Однажды у него дома, когда овал его лица сиял, как спелая луна в летнюю ночь, я, не выдержав, задал ему заковыристый вопрос:
– Нурик, как тебе удаётся приветливо улыбаться миру, когда он весь такой сволочной?
Луна безмятежно поглядела на меня из-за зарослей опустошенных бутылок, и я, кажется, понял, что значил глупый поэтический оборот "задумчивая луна".
– О, мой озлобленный друг, – отвечала Луна с высоты своего полёта, – здесь всё дело в физике. И если ты имеешь выслушать то, что я сейчас скажу, – тебе всё станет немедленно ясно.
– Имею, – злобно огрызнулся я, оскалив зубы.
– Да будет тебе известно, что когда-то давно я прочёл книгу по физике. Я нашёл там убедительное описание жизни, которое разрешило мне измениться. Так, я решил навсегда стать близоруким, хранить своё тепло и менять оправы очков.
– Нурик, я не могу испить сок твоих мыслей, говори, чётко, – прорычала моя морда.

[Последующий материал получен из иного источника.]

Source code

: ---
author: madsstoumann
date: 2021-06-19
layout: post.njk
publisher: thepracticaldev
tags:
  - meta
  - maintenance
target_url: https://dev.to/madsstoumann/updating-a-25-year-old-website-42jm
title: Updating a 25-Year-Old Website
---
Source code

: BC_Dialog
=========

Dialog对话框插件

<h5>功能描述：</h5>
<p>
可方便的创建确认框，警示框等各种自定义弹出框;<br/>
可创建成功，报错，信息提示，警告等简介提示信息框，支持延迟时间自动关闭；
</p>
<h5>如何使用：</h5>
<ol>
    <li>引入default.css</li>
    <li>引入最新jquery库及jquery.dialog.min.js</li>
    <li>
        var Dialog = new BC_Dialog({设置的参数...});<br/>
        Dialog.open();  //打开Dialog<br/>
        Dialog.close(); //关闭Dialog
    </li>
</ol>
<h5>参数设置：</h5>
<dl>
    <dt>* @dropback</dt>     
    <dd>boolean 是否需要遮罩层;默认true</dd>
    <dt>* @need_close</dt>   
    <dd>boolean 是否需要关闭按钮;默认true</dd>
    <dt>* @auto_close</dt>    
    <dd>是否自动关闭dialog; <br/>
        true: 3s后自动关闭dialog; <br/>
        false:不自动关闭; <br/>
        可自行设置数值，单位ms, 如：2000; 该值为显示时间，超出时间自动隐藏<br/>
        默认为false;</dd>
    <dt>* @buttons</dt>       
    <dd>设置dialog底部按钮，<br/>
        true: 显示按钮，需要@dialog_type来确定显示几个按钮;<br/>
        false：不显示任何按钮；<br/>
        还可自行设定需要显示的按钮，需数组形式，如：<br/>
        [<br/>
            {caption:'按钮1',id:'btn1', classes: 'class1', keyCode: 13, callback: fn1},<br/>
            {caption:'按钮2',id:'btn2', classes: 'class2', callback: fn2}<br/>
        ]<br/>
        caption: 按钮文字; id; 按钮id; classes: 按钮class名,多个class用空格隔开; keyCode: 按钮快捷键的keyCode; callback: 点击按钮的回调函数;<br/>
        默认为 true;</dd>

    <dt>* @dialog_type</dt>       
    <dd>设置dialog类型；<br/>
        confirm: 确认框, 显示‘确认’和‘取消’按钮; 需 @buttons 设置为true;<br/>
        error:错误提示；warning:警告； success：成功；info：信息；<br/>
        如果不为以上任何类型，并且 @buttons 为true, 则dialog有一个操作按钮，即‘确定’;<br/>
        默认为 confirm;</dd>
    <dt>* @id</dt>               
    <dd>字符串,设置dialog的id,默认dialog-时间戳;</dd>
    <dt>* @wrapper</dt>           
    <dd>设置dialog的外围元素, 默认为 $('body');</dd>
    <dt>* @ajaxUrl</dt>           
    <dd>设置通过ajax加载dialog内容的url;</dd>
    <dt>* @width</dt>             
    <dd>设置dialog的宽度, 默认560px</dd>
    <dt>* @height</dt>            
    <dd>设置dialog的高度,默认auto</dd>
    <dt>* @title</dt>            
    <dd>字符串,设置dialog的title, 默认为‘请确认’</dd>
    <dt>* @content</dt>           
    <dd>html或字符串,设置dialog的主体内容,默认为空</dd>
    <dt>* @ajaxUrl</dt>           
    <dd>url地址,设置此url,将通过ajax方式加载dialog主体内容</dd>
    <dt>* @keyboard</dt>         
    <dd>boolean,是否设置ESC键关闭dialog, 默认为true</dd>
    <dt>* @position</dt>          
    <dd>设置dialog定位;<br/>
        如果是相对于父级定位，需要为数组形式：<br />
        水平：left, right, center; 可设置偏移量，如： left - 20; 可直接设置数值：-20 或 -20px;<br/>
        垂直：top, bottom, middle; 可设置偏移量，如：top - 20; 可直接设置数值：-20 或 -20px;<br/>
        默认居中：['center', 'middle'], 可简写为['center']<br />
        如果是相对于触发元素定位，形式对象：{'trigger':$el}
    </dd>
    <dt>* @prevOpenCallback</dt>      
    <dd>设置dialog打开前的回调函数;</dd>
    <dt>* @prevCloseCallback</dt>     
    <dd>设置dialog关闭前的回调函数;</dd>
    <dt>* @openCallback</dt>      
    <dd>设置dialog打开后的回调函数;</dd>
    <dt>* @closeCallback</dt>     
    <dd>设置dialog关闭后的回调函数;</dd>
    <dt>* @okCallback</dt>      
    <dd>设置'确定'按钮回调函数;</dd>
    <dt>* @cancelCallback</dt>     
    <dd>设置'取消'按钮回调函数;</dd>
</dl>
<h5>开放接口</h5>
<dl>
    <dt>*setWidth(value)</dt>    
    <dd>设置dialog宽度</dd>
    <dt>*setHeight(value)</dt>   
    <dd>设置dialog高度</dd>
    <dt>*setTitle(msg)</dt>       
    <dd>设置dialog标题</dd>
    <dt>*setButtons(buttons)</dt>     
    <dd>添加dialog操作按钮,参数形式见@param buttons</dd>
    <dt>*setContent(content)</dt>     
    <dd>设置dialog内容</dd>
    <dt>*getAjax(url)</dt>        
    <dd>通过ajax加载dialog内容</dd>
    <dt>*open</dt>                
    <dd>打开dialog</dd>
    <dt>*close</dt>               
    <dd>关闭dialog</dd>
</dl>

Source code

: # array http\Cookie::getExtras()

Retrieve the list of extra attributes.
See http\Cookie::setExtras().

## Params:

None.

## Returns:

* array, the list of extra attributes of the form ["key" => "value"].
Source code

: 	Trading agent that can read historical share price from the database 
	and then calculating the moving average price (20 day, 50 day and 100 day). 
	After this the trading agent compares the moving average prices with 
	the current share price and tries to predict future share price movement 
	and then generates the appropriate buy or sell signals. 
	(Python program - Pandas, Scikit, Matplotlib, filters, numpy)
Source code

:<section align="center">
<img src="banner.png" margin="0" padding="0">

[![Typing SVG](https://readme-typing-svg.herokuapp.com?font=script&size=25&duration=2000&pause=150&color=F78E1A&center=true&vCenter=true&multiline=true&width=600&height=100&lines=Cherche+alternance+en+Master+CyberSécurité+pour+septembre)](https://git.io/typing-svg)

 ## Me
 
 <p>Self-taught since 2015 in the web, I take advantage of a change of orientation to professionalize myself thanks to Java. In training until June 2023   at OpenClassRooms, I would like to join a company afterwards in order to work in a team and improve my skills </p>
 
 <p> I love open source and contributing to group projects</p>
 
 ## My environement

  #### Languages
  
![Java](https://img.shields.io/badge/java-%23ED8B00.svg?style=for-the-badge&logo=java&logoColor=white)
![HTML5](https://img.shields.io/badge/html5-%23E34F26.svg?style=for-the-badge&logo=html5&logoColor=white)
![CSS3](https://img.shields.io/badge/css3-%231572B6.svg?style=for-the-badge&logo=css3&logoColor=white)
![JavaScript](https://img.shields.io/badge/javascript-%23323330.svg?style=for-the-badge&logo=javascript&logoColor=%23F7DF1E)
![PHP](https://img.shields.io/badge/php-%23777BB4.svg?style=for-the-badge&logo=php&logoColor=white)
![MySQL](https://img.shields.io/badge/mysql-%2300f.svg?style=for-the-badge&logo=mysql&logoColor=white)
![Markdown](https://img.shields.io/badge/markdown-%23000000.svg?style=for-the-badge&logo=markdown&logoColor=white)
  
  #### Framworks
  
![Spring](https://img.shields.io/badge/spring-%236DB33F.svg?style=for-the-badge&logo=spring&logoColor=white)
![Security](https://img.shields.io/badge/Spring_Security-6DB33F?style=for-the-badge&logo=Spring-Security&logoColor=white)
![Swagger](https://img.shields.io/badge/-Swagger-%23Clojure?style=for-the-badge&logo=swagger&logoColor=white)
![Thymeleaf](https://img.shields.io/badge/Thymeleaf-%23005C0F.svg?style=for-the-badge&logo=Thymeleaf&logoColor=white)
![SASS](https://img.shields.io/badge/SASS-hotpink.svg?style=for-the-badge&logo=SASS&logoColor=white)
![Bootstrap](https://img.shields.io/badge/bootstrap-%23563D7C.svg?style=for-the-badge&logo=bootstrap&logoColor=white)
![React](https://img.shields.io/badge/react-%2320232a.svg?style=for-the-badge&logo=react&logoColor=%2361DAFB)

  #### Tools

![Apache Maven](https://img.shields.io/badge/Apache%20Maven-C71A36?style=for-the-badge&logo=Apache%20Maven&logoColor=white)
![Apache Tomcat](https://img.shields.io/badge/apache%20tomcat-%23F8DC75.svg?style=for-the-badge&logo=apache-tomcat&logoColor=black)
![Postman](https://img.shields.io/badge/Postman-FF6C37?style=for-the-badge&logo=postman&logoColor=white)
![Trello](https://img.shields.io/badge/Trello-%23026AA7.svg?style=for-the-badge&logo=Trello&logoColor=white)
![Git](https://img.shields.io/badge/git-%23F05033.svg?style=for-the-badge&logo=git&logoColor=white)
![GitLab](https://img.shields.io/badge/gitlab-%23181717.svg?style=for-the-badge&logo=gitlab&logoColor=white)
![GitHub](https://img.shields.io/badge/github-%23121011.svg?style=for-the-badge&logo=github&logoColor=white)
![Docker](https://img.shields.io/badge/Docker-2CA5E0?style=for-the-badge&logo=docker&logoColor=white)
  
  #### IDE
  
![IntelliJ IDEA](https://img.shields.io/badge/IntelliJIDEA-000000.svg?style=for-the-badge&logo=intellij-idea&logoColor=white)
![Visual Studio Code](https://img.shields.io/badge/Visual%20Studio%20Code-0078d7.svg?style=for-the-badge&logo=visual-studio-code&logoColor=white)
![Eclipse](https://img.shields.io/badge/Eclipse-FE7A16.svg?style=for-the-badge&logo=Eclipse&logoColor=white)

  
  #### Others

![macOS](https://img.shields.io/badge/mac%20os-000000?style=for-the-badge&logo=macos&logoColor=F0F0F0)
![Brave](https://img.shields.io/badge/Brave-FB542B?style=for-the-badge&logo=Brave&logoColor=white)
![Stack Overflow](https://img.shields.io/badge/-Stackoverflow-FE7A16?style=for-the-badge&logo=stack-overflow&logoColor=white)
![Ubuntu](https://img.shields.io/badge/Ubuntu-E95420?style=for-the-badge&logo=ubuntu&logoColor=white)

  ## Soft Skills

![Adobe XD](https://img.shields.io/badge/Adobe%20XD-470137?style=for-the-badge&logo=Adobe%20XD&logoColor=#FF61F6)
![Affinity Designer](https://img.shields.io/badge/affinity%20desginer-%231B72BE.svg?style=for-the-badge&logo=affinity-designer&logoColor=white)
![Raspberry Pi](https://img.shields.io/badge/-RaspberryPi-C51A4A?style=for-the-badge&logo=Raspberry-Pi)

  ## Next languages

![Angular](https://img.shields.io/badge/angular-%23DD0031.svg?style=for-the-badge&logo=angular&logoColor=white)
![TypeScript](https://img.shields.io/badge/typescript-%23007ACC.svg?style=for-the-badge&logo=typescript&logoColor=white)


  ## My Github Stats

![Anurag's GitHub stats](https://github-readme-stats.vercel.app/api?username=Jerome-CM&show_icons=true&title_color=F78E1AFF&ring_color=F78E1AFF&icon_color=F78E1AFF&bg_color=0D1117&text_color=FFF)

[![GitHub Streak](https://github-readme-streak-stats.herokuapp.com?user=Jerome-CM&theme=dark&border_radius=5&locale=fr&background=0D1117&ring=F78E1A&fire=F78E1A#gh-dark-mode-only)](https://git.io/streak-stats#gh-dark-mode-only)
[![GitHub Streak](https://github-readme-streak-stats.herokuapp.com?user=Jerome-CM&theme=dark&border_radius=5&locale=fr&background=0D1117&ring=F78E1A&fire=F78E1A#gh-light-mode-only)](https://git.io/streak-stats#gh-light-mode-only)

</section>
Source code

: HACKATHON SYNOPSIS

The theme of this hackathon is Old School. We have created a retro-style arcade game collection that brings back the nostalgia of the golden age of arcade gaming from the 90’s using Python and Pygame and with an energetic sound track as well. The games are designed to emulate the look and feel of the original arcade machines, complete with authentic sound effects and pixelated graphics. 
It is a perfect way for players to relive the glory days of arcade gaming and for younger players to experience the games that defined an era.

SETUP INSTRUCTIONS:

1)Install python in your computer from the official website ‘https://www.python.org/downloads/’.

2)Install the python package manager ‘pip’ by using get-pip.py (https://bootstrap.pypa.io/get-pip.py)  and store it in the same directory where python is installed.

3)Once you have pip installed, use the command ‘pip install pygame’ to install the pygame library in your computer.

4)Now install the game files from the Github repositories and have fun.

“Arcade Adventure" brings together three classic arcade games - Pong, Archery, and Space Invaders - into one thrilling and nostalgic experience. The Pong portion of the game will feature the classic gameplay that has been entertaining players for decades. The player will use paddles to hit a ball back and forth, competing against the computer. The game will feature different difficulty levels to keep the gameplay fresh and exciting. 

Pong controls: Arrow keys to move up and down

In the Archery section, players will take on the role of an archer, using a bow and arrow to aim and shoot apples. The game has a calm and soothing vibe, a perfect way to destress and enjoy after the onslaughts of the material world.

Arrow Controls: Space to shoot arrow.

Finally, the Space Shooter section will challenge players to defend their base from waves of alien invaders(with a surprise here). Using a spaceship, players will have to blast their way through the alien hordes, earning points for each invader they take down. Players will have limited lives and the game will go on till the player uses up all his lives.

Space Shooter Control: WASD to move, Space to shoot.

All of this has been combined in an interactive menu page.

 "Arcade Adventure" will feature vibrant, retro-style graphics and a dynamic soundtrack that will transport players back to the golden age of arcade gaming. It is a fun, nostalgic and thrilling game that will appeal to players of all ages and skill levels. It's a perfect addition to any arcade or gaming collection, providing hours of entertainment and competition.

– Ну, смотри, ты знал, что близоруким все женщины кажутся красавицами? Ты знал, что ночью они не видят машин, которые светят фарами, а видят только сами фары. Знал, что они наблюдают всего сотню звёзд на небе, которые им кажутся звездищами? Так вот, я тоже намеренно не вижу многих вещей. Я близорук по жизни. Не вижу, не хочу думать о людях, что скрываются за фарами-глазами поддельной учтивости. Когда они говорят, – я всё принимаю за чистую монету, потому что мне не хватает ума думать о их настоящих помыслах. Люди, которых я желаю видеть, – крупные душой, а закомплексованных, душевных коротышек я стараюсь не замечать. Это определенно плюсует счастье моего организма.
Второе правило – это сохранение тепла. Нужно сделать так, чтобы тепло и хорошее настроение, генерируемое нами внутри, не расходовалось попусту в космос. Я когда-то давно безалаберно включал плиту и кипятильник, чтобы согреть их жаром всю Вселенную. Но когда измерял температуру, оказывалось, что теплее в мире не стало. Этого тепла могло хватить только для разогрева чайника, варки кофе. Не так ли устроена конфорка внутри нас? Делая хорошее всему человечеству или стране, – не холодеем ли мы сами? Теперь я хочу согревать теплом от последней спичинки лишь немногих, – тех, кто помогал разжечь мой огонь, поддерживал его, подбрасывая дровишки в нелёгкие времена.
Третье – свойства освещения, это правило дополняет первое. Я однажды заметил, что случаются вещи, которые даже нарочно близорукий не в силах игнорировать. Принимать мир в том виде, в каком он предстаёт, – не каждому дано. Нужно применять линзы, искажающие реальность, носить очки весёлых расцветок. Тогда многие проблемы становятся невидимыми. Косметический макияж действительности не запрещён законами. Главное – часто менять линзы, чтобы лжереальность не смогла возомнить себя настоящей. Нужно жить, переходя из одного мнимого мира в другой, не давая ни одному из них утвердиться навсегда.
– Нурик! Это же бред сивого козла! – выкрикнул я, воздев руки к Луне. Я взвыл, взбесился, взорвался ругательствами ручной сборки. Претенциозно выматерился, не жалея простых и понятных слов.
– Слушай, хорошо сказано, – присвистнул он, протерев глаза, – надо бы за это выпить!
И мы выпили, да. Теперь я смотрел на него брезгливо, высокомерно, как на бомжа, словно имел на это право. За этим занятием я вдруг ощупал в себе притаившуюся гниду – вандала, который жив тем, что рушит чужие храмы, топчет ценности других людей. Ведь человек годами подгоняет себя под этот мир. С трудом закладывает свой фундамент, поднимает стены, крышу. Здание, которое получается, – он. Вот так придти и сказать: "Снести всё это к чёрту!", да кто я такой? Мне вдруг показалось, что я стремительно уменьшаюсь, становлюсь коротышкой. Прямо на глазах.
– Э, Нурик, – сказал я вслух, – а я не душевный коротышка, а?
Но он уже был далеко. Спал, укутавшись в одеяло неба. Овал его лица сиял за зарослями бутылок, графинов, светя своим преломлённым светом на мою харю. На асбестовую харю моего серого дома.